_Material for this task_.
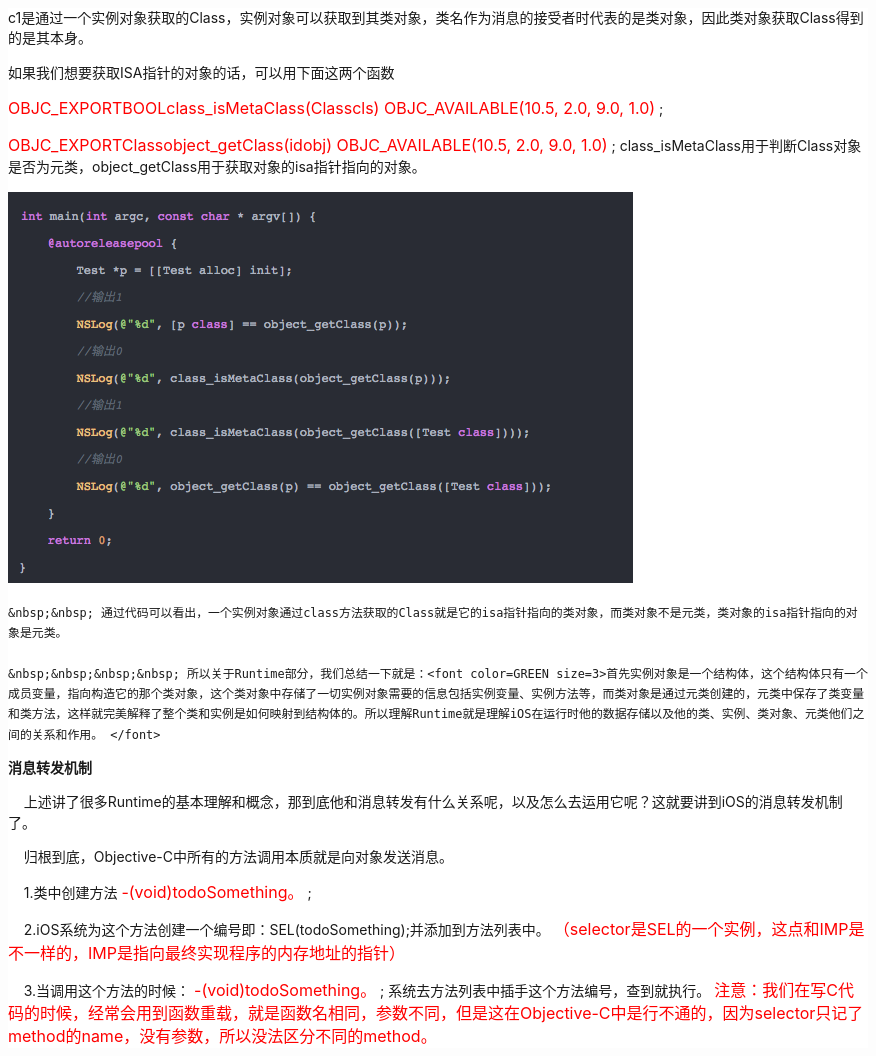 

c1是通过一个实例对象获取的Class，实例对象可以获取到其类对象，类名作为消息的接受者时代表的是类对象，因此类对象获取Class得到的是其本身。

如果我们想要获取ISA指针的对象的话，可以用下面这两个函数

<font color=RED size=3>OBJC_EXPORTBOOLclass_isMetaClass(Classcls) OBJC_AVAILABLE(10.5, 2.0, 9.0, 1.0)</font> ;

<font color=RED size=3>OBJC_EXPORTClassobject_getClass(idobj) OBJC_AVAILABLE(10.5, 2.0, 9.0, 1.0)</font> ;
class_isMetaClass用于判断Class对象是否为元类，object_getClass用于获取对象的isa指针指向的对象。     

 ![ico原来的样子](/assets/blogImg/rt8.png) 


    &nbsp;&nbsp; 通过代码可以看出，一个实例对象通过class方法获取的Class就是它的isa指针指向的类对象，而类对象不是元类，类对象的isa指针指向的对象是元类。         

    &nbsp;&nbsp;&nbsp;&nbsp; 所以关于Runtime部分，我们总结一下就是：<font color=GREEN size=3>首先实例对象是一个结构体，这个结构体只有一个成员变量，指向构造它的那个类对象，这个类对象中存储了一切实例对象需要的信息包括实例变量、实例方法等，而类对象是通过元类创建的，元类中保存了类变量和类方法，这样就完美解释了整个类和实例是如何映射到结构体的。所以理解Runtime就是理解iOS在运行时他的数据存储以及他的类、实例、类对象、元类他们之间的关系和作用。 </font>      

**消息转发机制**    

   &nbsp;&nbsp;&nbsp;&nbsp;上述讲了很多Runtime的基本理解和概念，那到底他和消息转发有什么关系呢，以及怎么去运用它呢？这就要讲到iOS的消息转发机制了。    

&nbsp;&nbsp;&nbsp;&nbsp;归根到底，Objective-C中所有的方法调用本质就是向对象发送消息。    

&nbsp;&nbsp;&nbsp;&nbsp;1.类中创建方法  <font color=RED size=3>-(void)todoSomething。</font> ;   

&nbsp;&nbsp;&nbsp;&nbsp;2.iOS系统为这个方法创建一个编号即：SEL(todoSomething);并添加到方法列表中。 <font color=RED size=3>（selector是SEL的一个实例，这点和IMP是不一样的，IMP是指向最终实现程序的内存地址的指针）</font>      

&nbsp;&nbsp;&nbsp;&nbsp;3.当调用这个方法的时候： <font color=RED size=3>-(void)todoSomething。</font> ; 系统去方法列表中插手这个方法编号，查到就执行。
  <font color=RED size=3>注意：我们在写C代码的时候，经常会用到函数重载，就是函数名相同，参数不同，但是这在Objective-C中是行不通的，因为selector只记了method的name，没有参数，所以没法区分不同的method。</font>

_Assignment_. The lines to reproduce run from the one containing "size=3>-(void)todoSomething。</font> ; 系统去方法列表中插手这个方法编号，查到就执行。" to the last line of the listing; print them exactly, including both ends.

_Response area_.
&nbsp;&nbsp;&nbsp;&nbsp;3.当调用这个方法的时候： <font color=RED size=3>-(void)todoSomething。</font> ; 系统去方法列表中插手这个方法编号，查到就执行。
  <font color=RED size=3>注意：我们在写C代码的时候，经常会用到函数重载，就是函数名相同，参数不同，但是这在Objective-C中是行不通的，因为selector只记了method的name，没有参数，所以没法区分不同的method。</font>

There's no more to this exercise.